La fin des années 60 et le début des années 70 correspondent à celles du déclin où le vieil homme, fatigué et presque sénile selon certains, s'accroche pourtant désespérément à son poste alors qu'il a perdu la confiance de son vieil ami Nixon, bientôt empêtré dans le scandale du Watergate, et surtout le contact avec l'opinion publique du pays définitivement acquise aux droits civiques et opposée à la guerre au Vietnam.

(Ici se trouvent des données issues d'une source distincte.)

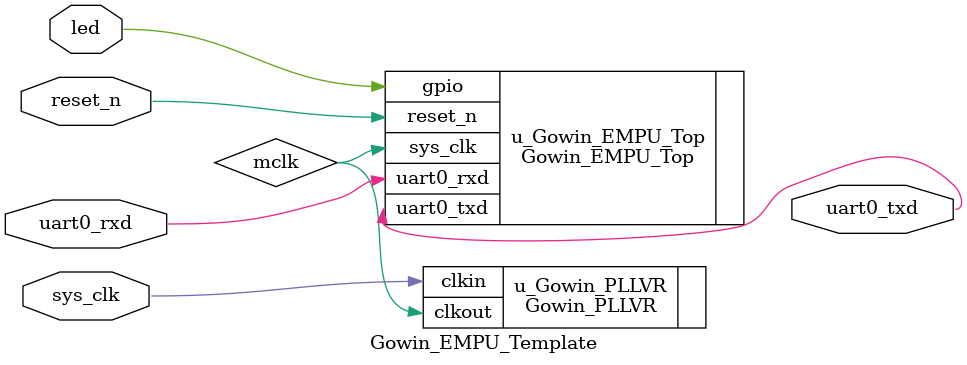
<source format=v>


`resetall

module Gowin_EMPU_Template (
  sys_clk,
  reset_n,
  led,
  uart0_rxd,
  uart0_txd
);

input sys_clk;
input reset_n;

//GPIO
inout led;

//UART0
input uart0_rxd;
output uart0_txd;

wire mclk;              //mcu clock

//MCU system clock = 2000MHz
Gowin_PLLVR u_Gowin_PLLVR(
  .clkout(mclk),            //MCU 200MHz
  .clkin(sys_clk)           //input clkin 50MHz
);

Gowin_EMPU_Top u_Gowin_EMPU_Top (
  .sys_clk(mclk),
  .reset_n(reset_n),
  //GPIO
  .gpio(led),
  //UART0
  .uart0_rxd(uart0_rxd),
  .uart0_txd(uart0_txd)
 );

endmodule
</source>
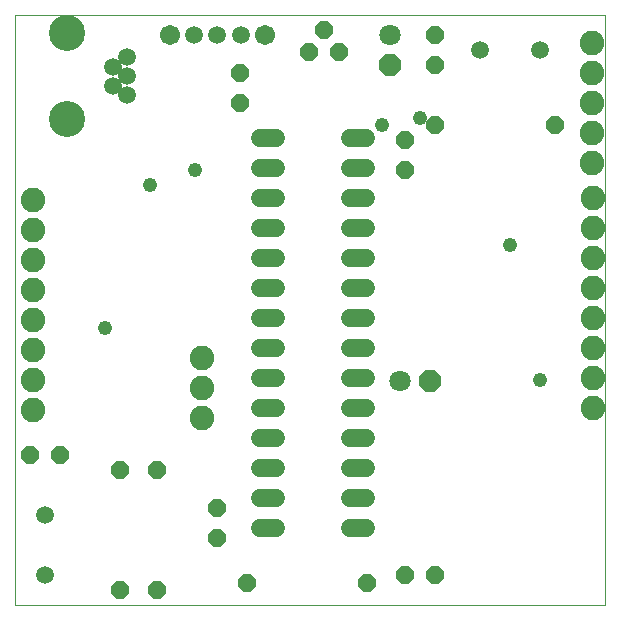
<source format=gts>
G75*
%MOIN*%
%OFA0B0*%
%FSLAX25Y25*%
%IPPOS*%
%LPD*%
%AMOC8*
5,1,8,0,0,1.08239X$1,22.5*
%
%ADD10C,0.00000*%
%ADD11OC8,0.06000*%
%ADD12C,0.07100*%
%ADD13OC8,0.07100*%
%ADD14C,0.05950*%
%ADD15C,0.12020*%
%ADD16C,0.08200*%
%ADD17C,0.06000*%
%ADD18C,0.06737*%
%ADD19C,0.04762*%
D10*
X0008764Y0001800D02*
X0008764Y0198650D01*
X0205615Y0198650D01*
X0205615Y0001800D01*
X0008764Y0001800D01*
D11*
X0043764Y0006800D03*
X0056264Y0006800D03*
X0076264Y0024300D03*
X0076264Y0034300D03*
X0056264Y0046800D03*
X0043764Y0046800D03*
X0023764Y0051800D03*
X0013764Y0051800D03*
X0086264Y0009300D03*
X0126264Y0009300D03*
X0138764Y0011800D03*
X0148764Y0011800D03*
X0138764Y0146800D03*
X0138764Y0156800D03*
X0148764Y0161800D03*
X0148764Y0181800D03*
X0148764Y0191800D03*
X0116796Y0186111D03*
X0111796Y0193611D03*
X0106796Y0186111D03*
X0083764Y0179300D03*
X0083764Y0169300D03*
X0188764Y0161800D03*
D12*
X0133764Y0191800D03*
X0137288Y0076485D03*
D13*
X0147288Y0076485D03*
X0133764Y0181800D03*
D14*
X0163764Y0186800D03*
X0183764Y0186800D03*
X0084138Y0191800D03*
X0076264Y0191800D03*
X0068390Y0191800D03*
X0046205Y0184398D03*
X0041481Y0181249D03*
X0046205Y0178099D03*
X0041481Y0174950D03*
X0046205Y0171800D03*
X0018764Y0031800D03*
X0018764Y0011800D03*
D15*
X0026127Y0163729D03*
X0026127Y0192469D03*
D16*
X0014867Y0136997D03*
X0014867Y0126997D03*
X0014867Y0116997D03*
X0014867Y0106997D03*
X0014867Y0096997D03*
X0014867Y0086997D03*
X0014867Y0076997D03*
X0014867Y0066997D03*
X0071264Y0064300D03*
X0071264Y0074300D03*
X0071264Y0084300D03*
X0201599Y0087686D03*
X0201599Y0077686D03*
X0201599Y0067686D03*
X0201599Y0097686D03*
X0201599Y0107686D03*
X0201599Y0117686D03*
X0201599Y0127686D03*
X0201599Y0137686D03*
X0201264Y0149300D03*
X0201264Y0159300D03*
X0201264Y0169300D03*
X0201264Y0179300D03*
X0201264Y0189300D03*
D17*
X0125774Y0157666D02*
X0120574Y0157666D01*
X0120574Y0147666D02*
X0125774Y0147666D01*
X0125774Y0137666D02*
X0120574Y0137666D01*
X0120574Y0127666D02*
X0125774Y0127666D01*
X0125774Y0117666D02*
X0120574Y0117666D01*
X0120574Y0107666D02*
X0125774Y0107666D01*
X0125774Y0097666D02*
X0120574Y0097666D01*
X0120574Y0087666D02*
X0125774Y0087666D01*
X0125774Y0077666D02*
X0120574Y0077666D01*
X0120574Y0067666D02*
X0125774Y0067666D01*
X0125774Y0057666D02*
X0120574Y0057666D01*
X0120574Y0047666D02*
X0125774Y0047666D01*
X0125774Y0037666D02*
X0120574Y0037666D01*
X0120574Y0027666D02*
X0125774Y0027666D01*
X0095774Y0027666D02*
X0090574Y0027666D01*
X0090574Y0037666D02*
X0095774Y0037666D01*
X0095774Y0047666D02*
X0090574Y0047666D01*
X0090574Y0057666D02*
X0095774Y0057666D01*
X0095774Y0067666D02*
X0090574Y0067666D01*
X0090574Y0077666D02*
X0095774Y0077666D01*
X0095774Y0087666D02*
X0090574Y0087666D01*
X0090574Y0097666D02*
X0095774Y0097666D01*
X0095774Y0107666D02*
X0090574Y0107666D01*
X0090574Y0117666D02*
X0095774Y0117666D01*
X0095774Y0127666D02*
X0090574Y0127666D01*
X0090574Y0137666D02*
X0095774Y0137666D01*
X0095774Y0147666D02*
X0090574Y0147666D01*
X0090574Y0157666D02*
X0095774Y0157666D01*
D18*
X0092012Y0191800D03*
X0060516Y0191800D03*
D19*
X0068764Y0146800D03*
X0053764Y0141800D03*
X0038764Y0094300D03*
X0124040Y0156800D03*
X0131264Y0161800D03*
X0143764Y0164300D03*
X0173764Y0121800D03*
X0183764Y0076800D03*
M02*

</source>
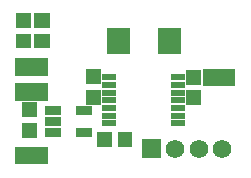
<source format=gts>
G04 Layer: TopSolderMaskLayer*
G04 EasyEDA v6.4.7, 2021-01-18T10:53:27+01:00*
G04 ca9b9a0dce2c468c998d6246f507db70,8dc9eacff13444d6b60fd3cb587e6cd5,01*
G04 Gerber Generator version 0.2*
G04 Scale: 100 percent, Rotated: No, Reflected: No *
G04 Dimensions in inches *
G04 leading zeros omitted , absolute positions ,2 integer and 4 decimal *
%FSLAX24Y24*%
%MOIN*%
G90*
D02*

%ADD27C,0.062000*%

%LPD*%
G36*
G01X1113Y1802D02*
G01X1113Y2099D01*
G01X1666Y2099D01*
G01X1666Y1802D01*
G01X1113Y1802D01*
G37*
G36*
G01X1113Y1428D02*
G01X1113Y1725D01*
G01X1666Y1725D01*
G01X1666Y1428D01*
G01X1113Y1428D01*
G37*
G36*
G01X1113Y1054D02*
G01X1113Y1351D01*
G01X1666Y1351D01*
G01X1666Y1054D01*
G01X1113Y1054D01*
G37*
G36*
G01X2137Y1054D02*
G01X2137Y1351D01*
G01X2689Y1351D01*
G01X2689Y1054D01*
G01X2137Y1054D01*
G37*
G36*
G01X2137Y1802D02*
G01X2137Y2099D01*
G01X2689Y2099D01*
G01X2689Y1802D01*
G01X2137Y1802D01*
G37*
G36*
G01X2471Y2135D02*
G01X2471Y2628D01*
G01X2977Y2628D01*
G01X2977Y2135D01*
G01X2471Y2135D01*
G37*
G36*
G01X2471Y2824D02*
G01X2471Y3317D01*
G01X2977Y3317D01*
G01X2977Y2824D01*
G01X2471Y2824D01*
G37*
G36*
G01X361Y1716D02*
G01X361Y2209D01*
G01X866Y2209D01*
G01X866Y1716D01*
G01X361Y1716D01*
G37*
G36*
G01X361Y1027D02*
G01X361Y1520D01*
G01X866Y1520D01*
G01X866Y1027D01*
G01X361Y1027D01*
G37*
G36*
G01X5818Y2137D02*
G01X5818Y2611D01*
G01X6331Y2611D01*
G01X6331Y2137D01*
G01X5818Y2137D01*
G37*
G36*
G01X5818Y2806D02*
G01X5818Y3280D01*
G01X6331Y3280D01*
G01X6331Y2806D01*
G01X5818Y2806D01*
G37*
G36*
G01X4355Y359D02*
G01X4355Y979D01*
G01X4975Y979D01*
G01X4975Y359D01*
G01X4355Y359D01*
G37*
G54D27*
G01X5452Y669D03*
G01X6240Y669D03*
G01X7027Y669D03*
G36*
G01X3025Y2951D02*
G01X3025Y3151D01*
G01X3495Y3151D01*
G01X3495Y2951D01*
G01X3025Y2951D01*
G37*
G36*
G01X3025Y2695D02*
G01X3025Y2895D01*
G01X3495Y2895D01*
G01X3495Y2695D01*
G01X3025Y2695D01*
G37*
G36*
G01X3025Y2439D02*
G01X3025Y2639D01*
G01X3495Y2639D01*
G01X3495Y2439D01*
G01X3025Y2439D01*
G37*
G36*
G01X3025Y2183D02*
G01X3025Y2383D01*
G01X3495Y2383D01*
G01X3495Y2183D01*
G01X3025Y2183D01*
G37*
G36*
G01X3025Y1927D02*
G01X3025Y2127D01*
G01X3495Y2127D01*
G01X3495Y1927D01*
G01X3025Y1927D01*
G37*
G36*
G01X3025Y1671D02*
G01X3025Y1871D01*
G01X3495Y1871D01*
G01X3495Y1671D01*
G01X3025Y1671D01*
G37*
G36*
G01X3025Y1415D02*
G01X3025Y1615D01*
G01X3495Y1615D01*
G01X3495Y1415D01*
G01X3025Y1415D01*
G37*
G36*
G01X5323Y1415D02*
G01X5323Y1615D01*
G01X5793Y1615D01*
G01X5793Y1415D01*
G01X5323Y1415D01*
G37*
G36*
G01X5323Y1671D02*
G01X5323Y1871D01*
G01X5793Y1871D01*
G01X5793Y1671D01*
G01X5323Y1671D01*
G37*
G36*
G01X5323Y1927D02*
G01X5323Y2127D01*
G01X5793Y2127D01*
G01X5793Y1927D01*
G01X5323Y1927D01*
G37*
G36*
G01X5323Y2183D02*
G01X5323Y2383D01*
G01X5793Y2383D01*
G01X5793Y2183D01*
G01X5323Y2183D01*
G37*
G36*
G01X5323Y2439D02*
G01X5323Y2639D01*
G01X5793Y2639D01*
G01X5793Y2439D01*
G01X5323Y2439D01*
G37*
G36*
G01X5323Y2695D02*
G01X5323Y2895D01*
G01X5793Y2895D01*
G01X5793Y2695D01*
G01X5323Y2695D01*
G37*
G36*
G01X5323Y2951D02*
G01X5323Y3151D01*
G01X5793Y3151D01*
G01X5793Y2951D01*
G01X5323Y2951D01*
G37*
G36*
G01X767Y4704D02*
G01X767Y5178D01*
G01X1280Y5178D01*
G01X1280Y4704D01*
G01X767Y4704D01*
G37*
G36*
G01X767Y4035D02*
G01X767Y4508D01*
G01X1280Y4508D01*
G01X1280Y4035D01*
G01X767Y4035D01*
G37*
G36*
G01X156Y4704D02*
G01X156Y5178D01*
G01X669Y5178D01*
G01X669Y4704D01*
G01X156Y4704D01*
G37*
G36*
G01X156Y4035D02*
G01X156Y4508D01*
G01X669Y4508D01*
G01X669Y4035D01*
G01X156Y4035D01*
G37*
G36*
G01X6389Y2761D02*
G01X6389Y3341D01*
G01X7469Y3341D01*
G01X7469Y2761D01*
G01X6389Y2761D01*
G37*
G36*
G01X129Y3095D02*
G01X129Y3676D01*
G01X1209Y3676D01*
G01X1209Y3095D01*
G01X129Y3095D01*
G37*
G36*
G01X129Y143D02*
G01X129Y723D01*
G01X1209Y723D01*
G01X1209Y143D01*
G01X129Y143D01*
G37*
G36*
G01X129Y2269D02*
G01X129Y2849D01*
G01X1209Y2849D01*
G01X1209Y2269D01*
G01X129Y2269D01*
G37*
G36*
G01X2853Y712D02*
G01X2853Y1217D01*
G01X3347Y1217D01*
G01X3347Y712D01*
G01X2853Y712D01*
G37*
G36*
G01X3542Y712D02*
G01X3542Y1217D01*
G01X4036Y1217D01*
G01X4036Y712D01*
G01X3542Y712D01*
G37*
G36*
G01X3171Y3827D02*
G01X3171Y4707D01*
G01X3951Y4707D01*
G01X3951Y3827D01*
G01X3171Y3827D01*
G37*
G36*
G01X4871Y3827D02*
G01X4871Y4707D01*
G01X5651Y4707D01*
G01X5651Y3827D01*
G01X4871Y3827D01*
G37*
M00*
M02*

</source>
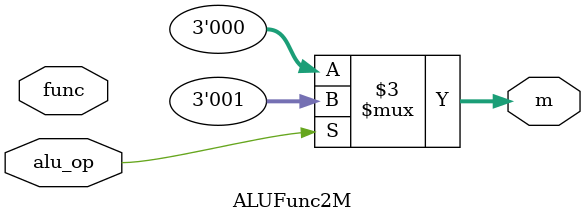
<source format=v>
module ALUFunc2M(
  input [5:0] func,
  input alu_op,
  output reg [2:0] m
);
  always @(*) begin
    if (alu_op) begin
      m = 3'b001;
    end else begin
      m = 3'b000;
    end
  end
endmodule

</source>
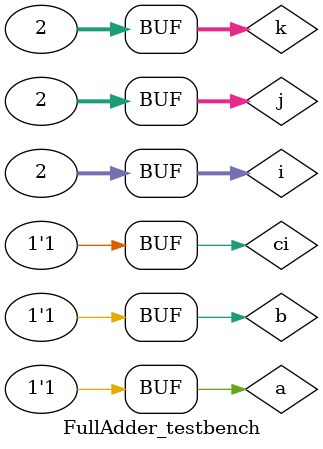
<source format=sv>
module FullAdder(input logic ci,b,a, output logic s,c0);
    assign s = b ^ a ^ ci;
    assign c0 = (b ^ a) ? ci : b;
endmodule
//In this testbench I test for all values to be correct. My assert
//i + j + k == s + c0 * 2 is never false, which is the value I need 
//to be true inorder for the the module to be correct.
module FullAdder_testbench();
    logic ci,a,b,s,c0;
    integer i,j,k;

    FullAdder DUT(ci,a,b,s,c0);
    initial 
    begin
        $display("b:a:ci    s:c0");    
    end

    initial 
    begin
        b = 0;a = 0;ci = 0;
        for(i = 0; i < 2; i++)
        begin
            $monitor("%b%b%b       %b%b",b,a,ci,c0,s);
            b = i;#10;
            for(j = 0; j < 2; j++)
            begin
                $monitor("%b%b%b       %b%b",b,a,ci,c0,s);
                a = j;#10;
                for(k = 0; k < 2; k++)
                begin
                    $monitor("%b%b%b       %b%b",b,a,ci,c0,s);
                    ci = k;#10;
                    assert(i + j + k == s + c0 * 2);
                end
            end
        end
    end
endmodule
</source>
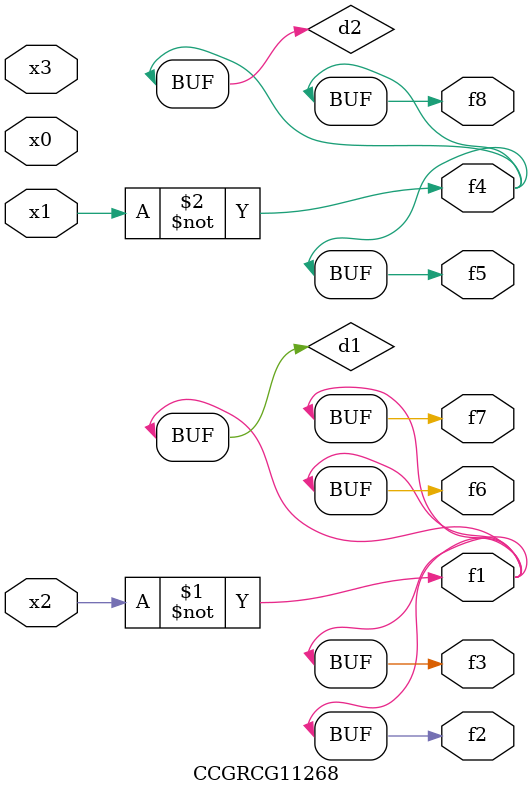
<source format=v>
module CCGRCG11268(
	input x0, x1, x2, x3,
	output f1, f2, f3, f4, f5, f6, f7, f8
);

	wire d1, d2;

	xnor (d1, x2);
	not (d2, x1);
	assign f1 = d1;
	assign f2 = d1;
	assign f3 = d1;
	assign f4 = d2;
	assign f5 = d2;
	assign f6 = d1;
	assign f7 = d1;
	assign f8 = d2;
endmodule

</source>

Dans la biographie qu'il consacre à l'emblématique patron du FBI,
Anthony Summers ne se départit pas du style volontiers racoleur dont il a fait sa marque de fabrique et que nous retrouvons dans ses ouvrages sur
Sinatra et
Marilyn Monroe. Il y dresse le portrait d'un homme profondément corrompu, qui vivait aux frais du contribuable, accro aux courses et aux paris, manipulateur aux amitiés douteuses, hypocrite homosexuel qui n'a cessé de se cacher et de mener la vie dure à ceux dont l'orientation sexuelle n'était pas admise à l'époque. de nombreux biographes de Hoover ont noté que la perversion sexuelle a été un thème constant dans les écrits du Directeur sur les criminels, les communistes, les mouvements des droits civiques et si l'homosexualité de Hoover ne fait plus vraiment aujourd'hui objet de débat, c'est sur ce point que l'auteur s'étend avec beaucoup de complaisance en produisant des témoignages sujets à caution et que de nombreux historiens réfutent absolument. En effet, point n'était besoin de faire de l'homme un travesti et un pédophile pour dénoncer ses agissements politiques et son implication plus ou moins importante dans quelques unes des plus grandes tragédies des Etats-Unis ou pour montrer que les puissants sont souvent arrogants, hypocrites et vulnérables, et veulent contrôler la vie des autres sans avoir de maîtrise sur la leur propre. C'est une autre constante de l'auteur, par ailleurs finaliste du prix Pulitzer, de vouloir dépouiller les riches et les élites de la respectabilité qu'ils se sont offert en révélant qu'elle n'est qu'une façade frauduleuse pour mieux dénoncer l'incurie des privilégiés qui font l'histoire. Il conclut d'ailleurs son ouvrage en affirmant que la société doit se rendre compte que le système mis sur pied par Hoover, dont le tempérament, le caractère et le comportement pouvait se rapprocher de ceux de Himmler selon un psychiatre, n'a pu perduré durant un demi-siècle qu'à cause de la caution apportée par tous les hommes qui ont été au pouvoir et qui y ont aussi trouvé leur compte. En me relisant je constate que j'ai naturellement écrit "à cause" et non "grâce" comme pour mieux noter l'aspect négatif de cette collusion qui malheureusement semble aujourd'hui encore d'actualité.